Meteorologists and scientists and broadcasters and responders and volunteers who bring aid. Master, help us see you in them, and see through their work how much you long to protect and restore your beloved world. Help us to see how much you hurt when we struggle and when we do not listen to the words of life that allow us all to keep from sinking.

Sometimes we are the reflection someone else needs in their storm even when it is hard for us to want to love, or when we feel nervous or unsure. Master, there is no boat in this life where we are sailing alone. I see that in my journey with the storms of dementia in my Dad’s life. Often easygoing, he sometimes see the world through a chaos that I don’t see but which are very real for him. One day he was experiencing a storm of anxiety and his very long legs and arms were flailing in his wheelchair as he was confused and calling out. It was hard to not fear being an accidental casualty with the flailing, but Jesus was in this boat and I placed a hand on his shoulder and looked at him and said, “Dad, I love you.” Still fear and flailing. “Dad…Dad…I LOVE you.” A little calmer. “Dad..” I looked him right in the eyes now on his level. And quietly said, “I Love You, Dad.” And the storm stopped.

I turned away for a moment only to hear this small voice say, “ I really do love you too.”

And are there not times that this is our storm experience too? Flailing or anxious, hoping and doubting, unsure or confused, calling out and hoping to experience our Master in the storm? Truth is, there with my Dad in the upheaval, it was my storm too. Maybe in realizing that lots of us are in storms we can become “I love you” people for each other that Jesus uses to master what we face. That’s what happened in the parking lot in the rain. We loved each other through it. It doesn’t mean there won’t be storms. But we have a loving Master who wants to help us master storms together.

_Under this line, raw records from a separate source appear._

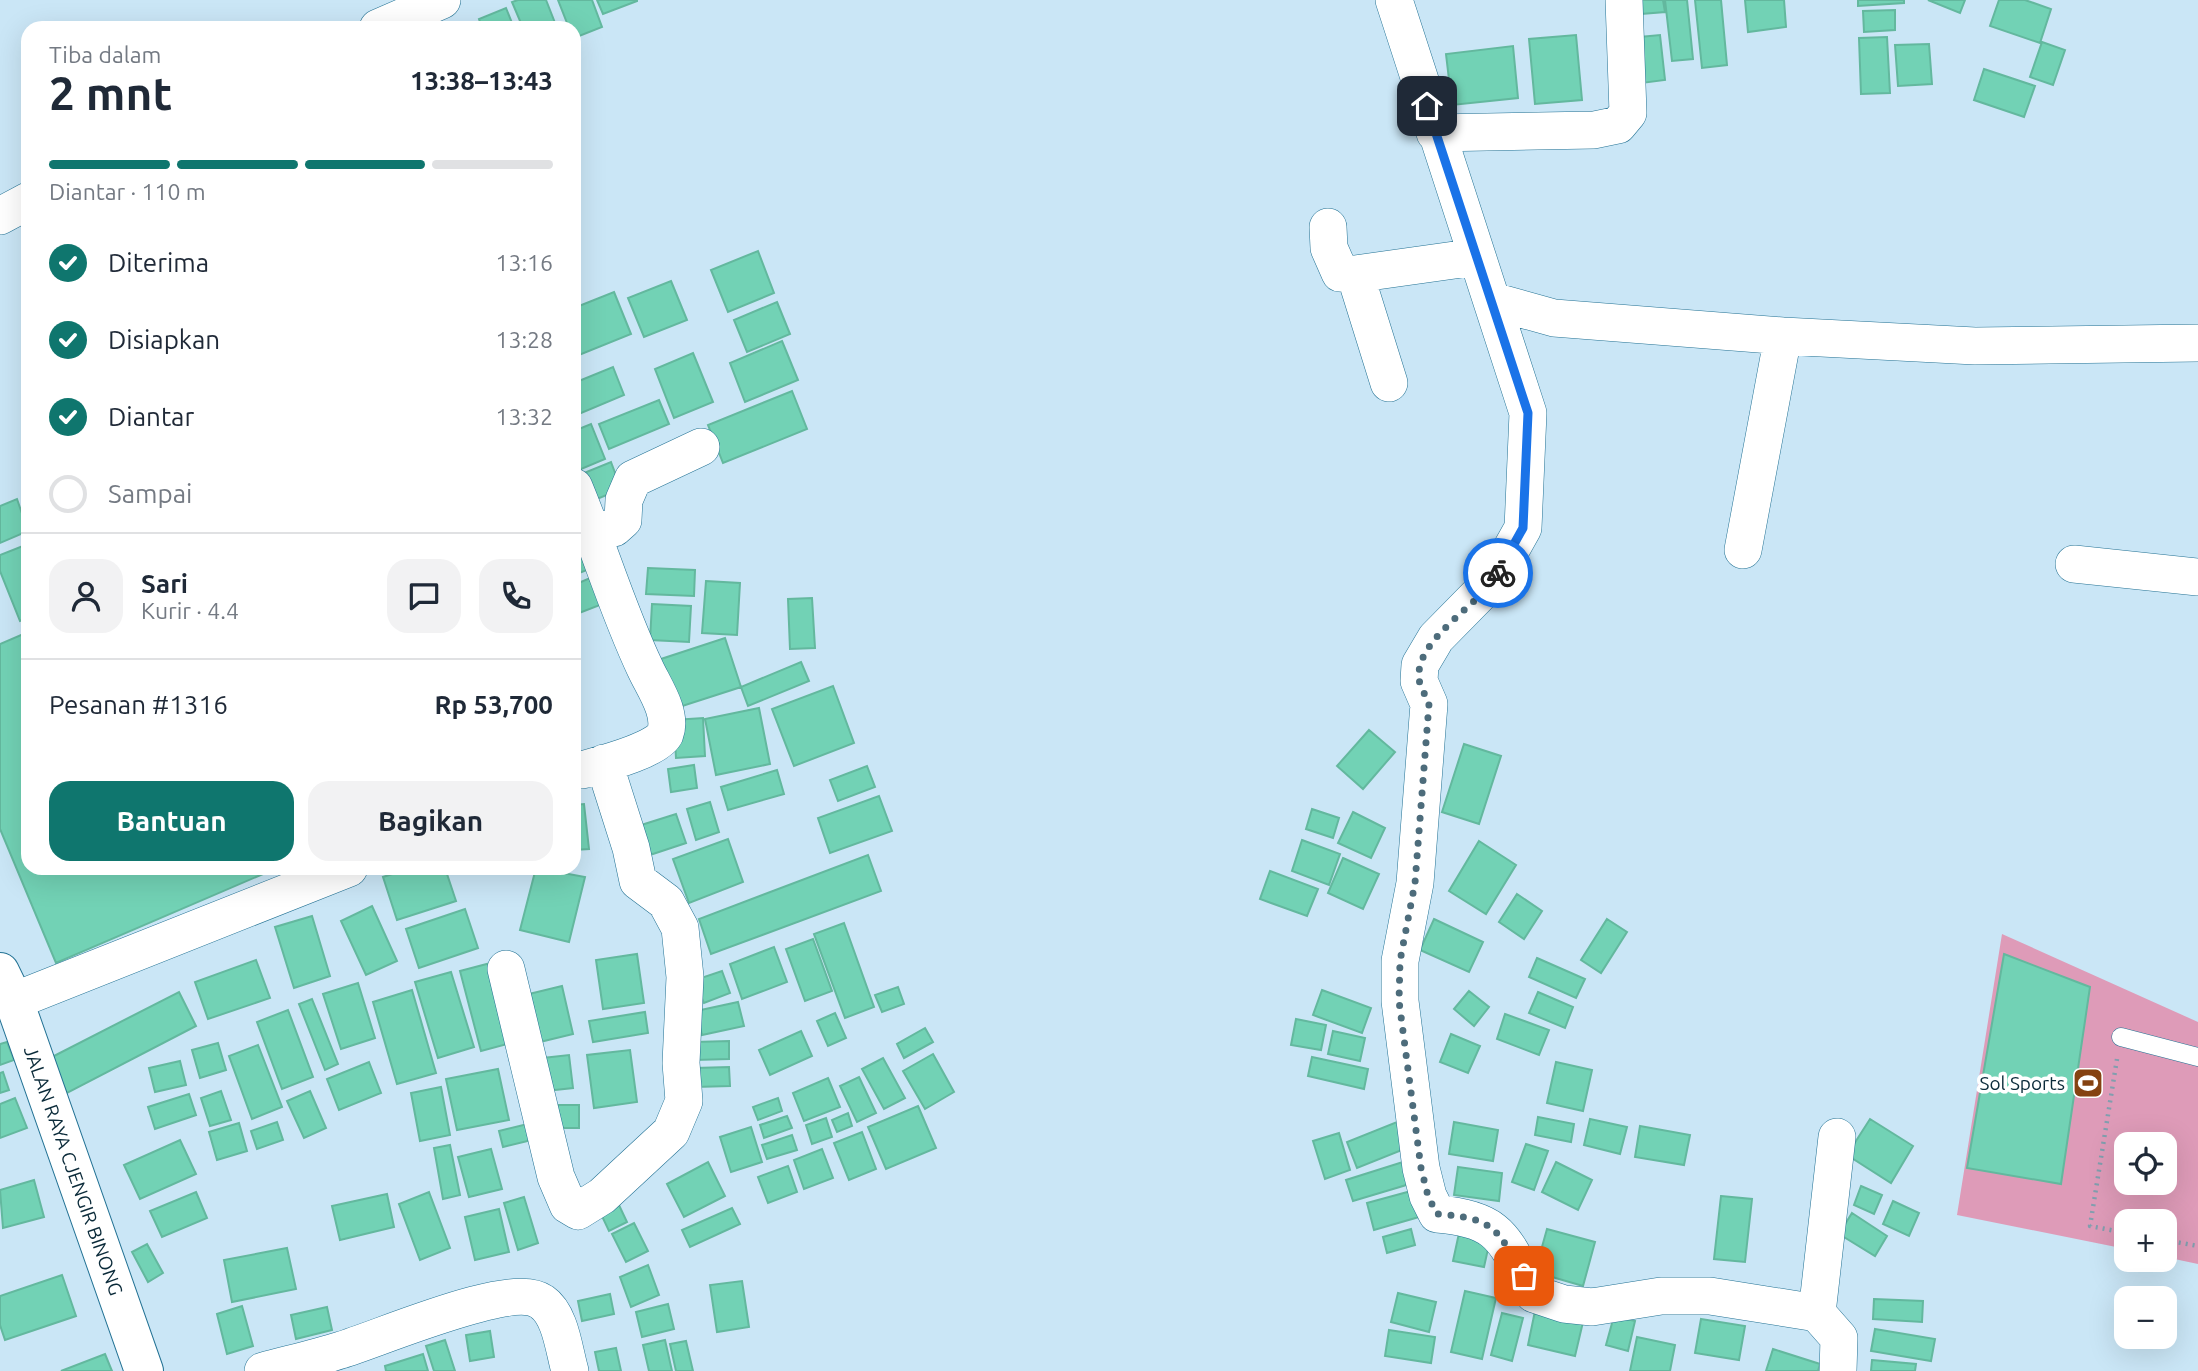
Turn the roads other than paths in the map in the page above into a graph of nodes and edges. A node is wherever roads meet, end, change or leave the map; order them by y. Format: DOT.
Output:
graph roads {
  1 [pos="442,0"];
  2 [pos="1394,0"];
  3 [pos="1624,0"];
  4 [pos="398,21"];
  5 [pos="1435,133"];
  6 [pos="21,205"];
  7 [pos="0,216"];
  8 [pos="1328,227"];
  9 [pos="1476,257"];
  10 [pos="1355,274"];
  11 [pos="1493,301"];
  12 [pos="1783,336"];
  13 [pos="2198,343"];
  14 [pos="1389,383"];
  15 [pos="701,447"];
  16 [pos="581,504"];
  17 [pos="592,531"];
  18 [pos="1744,550"];
  19 [pos="2074,564"];
  20 [pos="2198,577"];
  21 [pos="584,765"];
  22 [pos="330,875"];
  23 [pos="506,969"];
  24 [pos="5,992"];
  25 [pos="2121,1037"];
  26 [pos="2198,1057"];
  27 [pos="1838,1137"];
  28 [pos="1817,1312"];
  29 [pos="344,1361"];
  30 [pos="144,1371"];
  31 [pos="263,1371"];
  32 [pos="570,1371"];
  33 [pos="1838,1371"];
  1 -- 4 [label="street"];
  2 -- 5 [label="street"];
  3 -- 5 [label="street"];
  5 -- 9 [label="street"];
  6 -- 7 [label="street"];
  8 -- 10 [label="street"];
  9 -- 10 [label="street"];
  9 -- 11 [label="street"];
  10 -- 14 [label="street"];
  11 -- 12 [label="street"];
  11 -- 28 [label="street"];
  12 -- 13 [label="street"];
  12 -- 18 [label="street"];
  15 -- 17 [label="street"];
  16 -- 17 [label="street"];
  17 -- 21 [label="street"];
  19 -- 20 [label="street"];
  21 -- 23 [label="street"];
  22 -- 24 [label="street"];
  24 -- 30 [label="main road, JALAN RAYA CJENGIR BINONG"];
  25 -- 26 [label="lane"];
  27 -- 28 [label="street"];
  28 -- 33 [label="street"];
  29 -- 31 [label="street"];
  29 -- 32 [label="street"];
}
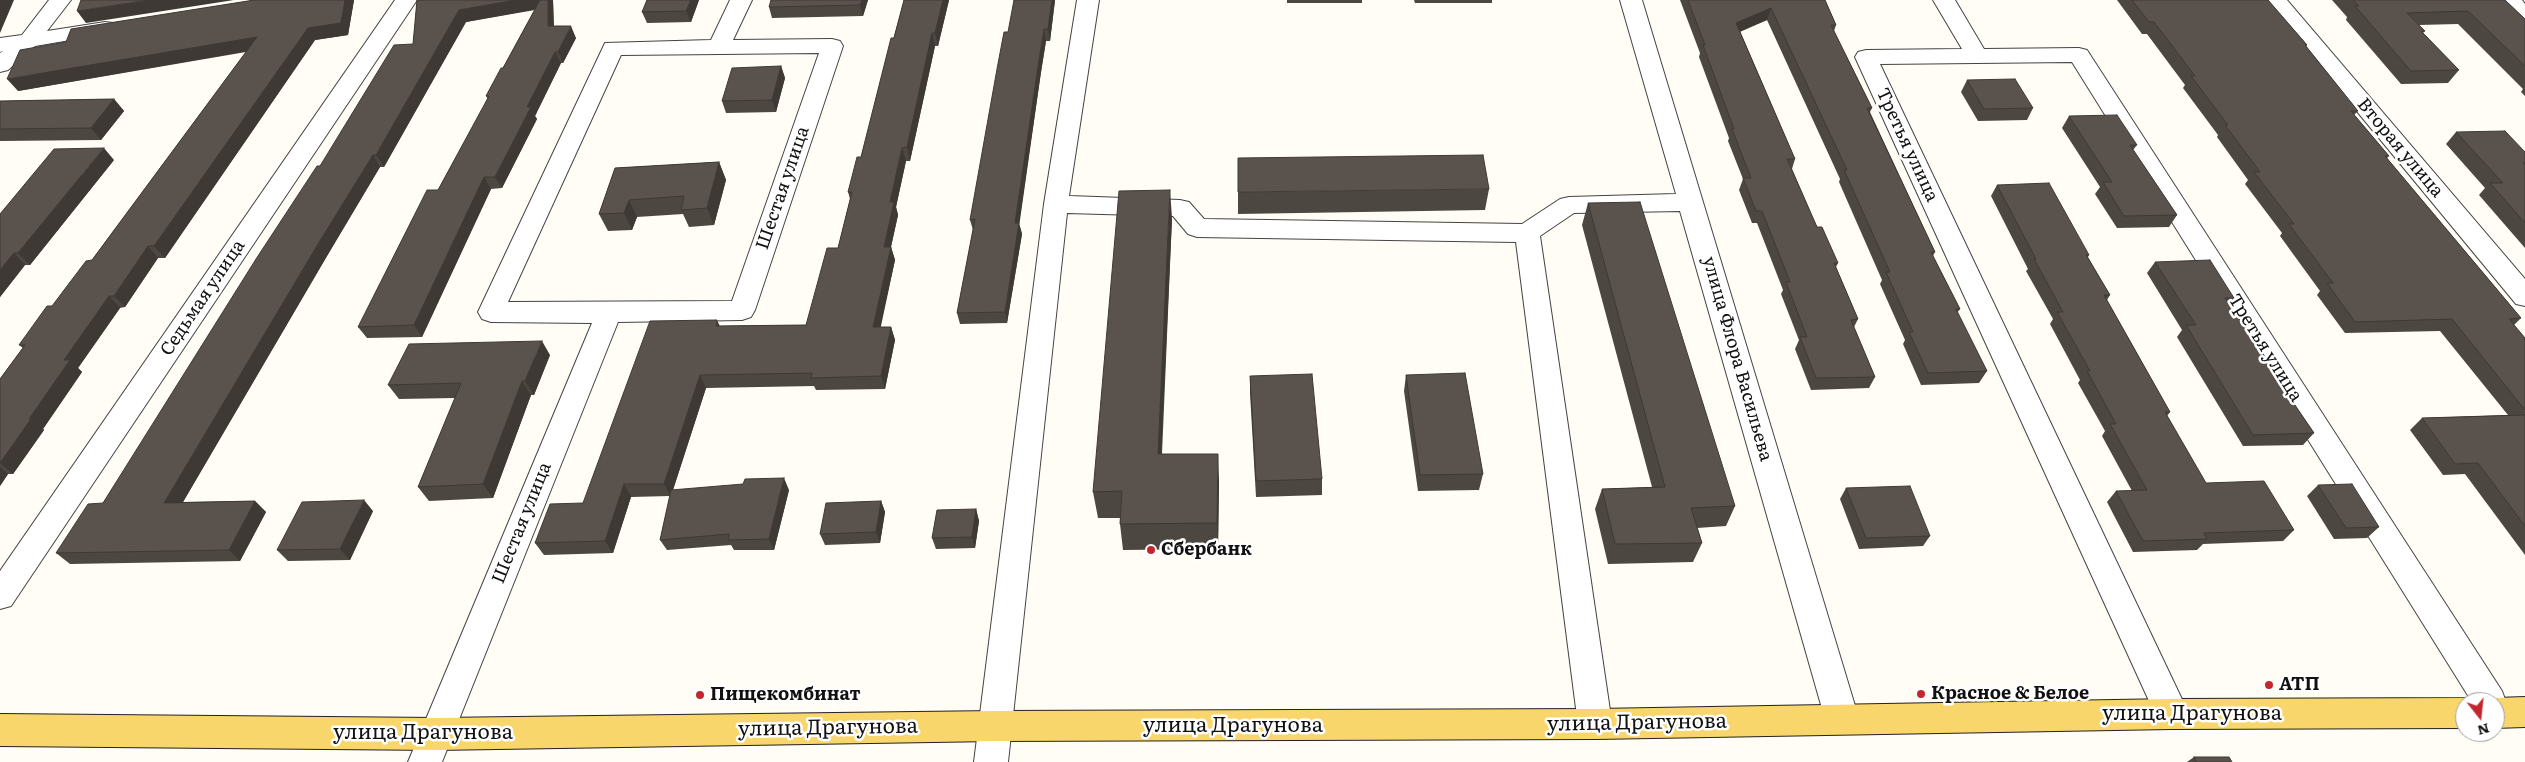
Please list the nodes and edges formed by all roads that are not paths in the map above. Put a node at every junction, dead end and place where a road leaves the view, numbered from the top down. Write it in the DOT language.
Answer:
graph roads {
  1 [pos="60,0"];
  2 [pos="406,0"];
  3 [pos="741,0"];
  4 [pos="1088,0"];
  5 [pos="1631,0"];
  6 [pos="1944,0"];
  7 [pos="2276,0"];
  8 [pos="2510,0"];
  9 [pos="2525,16"];
  10 [pos="128,25"];
  11 [pos="29,40"];
  12 [pos="0,45"];
  13 [pos="719,47"];
  14 [pos="1976,55"];
  15 [pos="0,65"];
  16 [pos="1691,202"];
  17 [pos="1056,204"];
  18 [pos="1527,233"];
  19 [pos="2525,297"];
  20 [pos="609,313"];
  21 [pos="0,596"];
  22 [pos="2483,692"];
  23 [pos="2455,710"];
  24 [pos="2172,714"];
  25 [pos="1842,719"];
  26 [pos="1596,724"];
  27 [pos="995,726"];
  28 [pos="0,730"];
  29 [pos="430,748"];
  30 [pos="991,762"];
  1 -- 11 [label="street"];
  2 -- 21 [label="street, Седьмая улица"];
  3 -- 13 [label="street"];
  4 -- 17 [label="street"];
  5 -- 16 [label="street, улица Флора Васильева"];
  6 -- 14 [label="street"];
  7 -- 19 [label="street, Вторая улица"];
  8 -- 9 [label="street"];
  10 -- 11 [label="street"];
  11 -- 12 [label="street"];
  11 -- 15 [label="street"];
  13 -- 20 [label="street, Шестая улица"];
  13 -- 20 [label="street, Шестая улица"];
  14 -- 22 [label="street, Третья улица"];
  14 -- 24 [label="street, Третья улица"];
  16 -- 18 [label="street"];
  16 -- 25 [label="street, улица Флора Васильева"];
  17 -- 18 [label="street"];
  17 -- 27 [label="street"];
  18 -- 26 [label="street"];
  20 -- 29 [label="street, Шестая улица"];
  23 -- 24 [label="main road, улица Драгунова"];
  24 -- 25 [label="main road, улица Драгунова"];
  25 -- 26 [label="main road, улица Драгунова"];
  26 -- 27 [label="main road, улица Драгунова"];
  27 -- 29 [label="main road, улица Драгунова"];
  27 -- 30 [label="street"];
  28 -- 29 [label="main road, улица Драгунова"];
}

Master, we sure do need you. Help us to see you leading us in the storms, through the storms, after storms to live anew. Help us to believe you are also God of rainbows now and for all time.

AMEN

Copyright Rev. Carolyn K. Hetrick, 2025 All rights reserved.  May not be reproduced in whole or in part without written permission.

Sermon Texts: Revelation 4:1-8

Luke 8:22-25
22 One day he (Jesus) got into a boat with his disciples, and he said to them, “Let us go across to the other side of the lake.” So they put out, 23 and while they were sailing he fell asleep. A windstorm swept down on the lake, and the boat was filling with water, and they were in danger. 24 They went to him and woke him up, shouting, “Master, Master, we are perishing!” And waking up, he rebuked the wind and the raging waves; they ceased, and there was a calm. 25 Then he said to them, “Where is your faith?” They were terrified and amazed and said to one another, “Who then is this, that he commands even the winds and the water and they obey him?”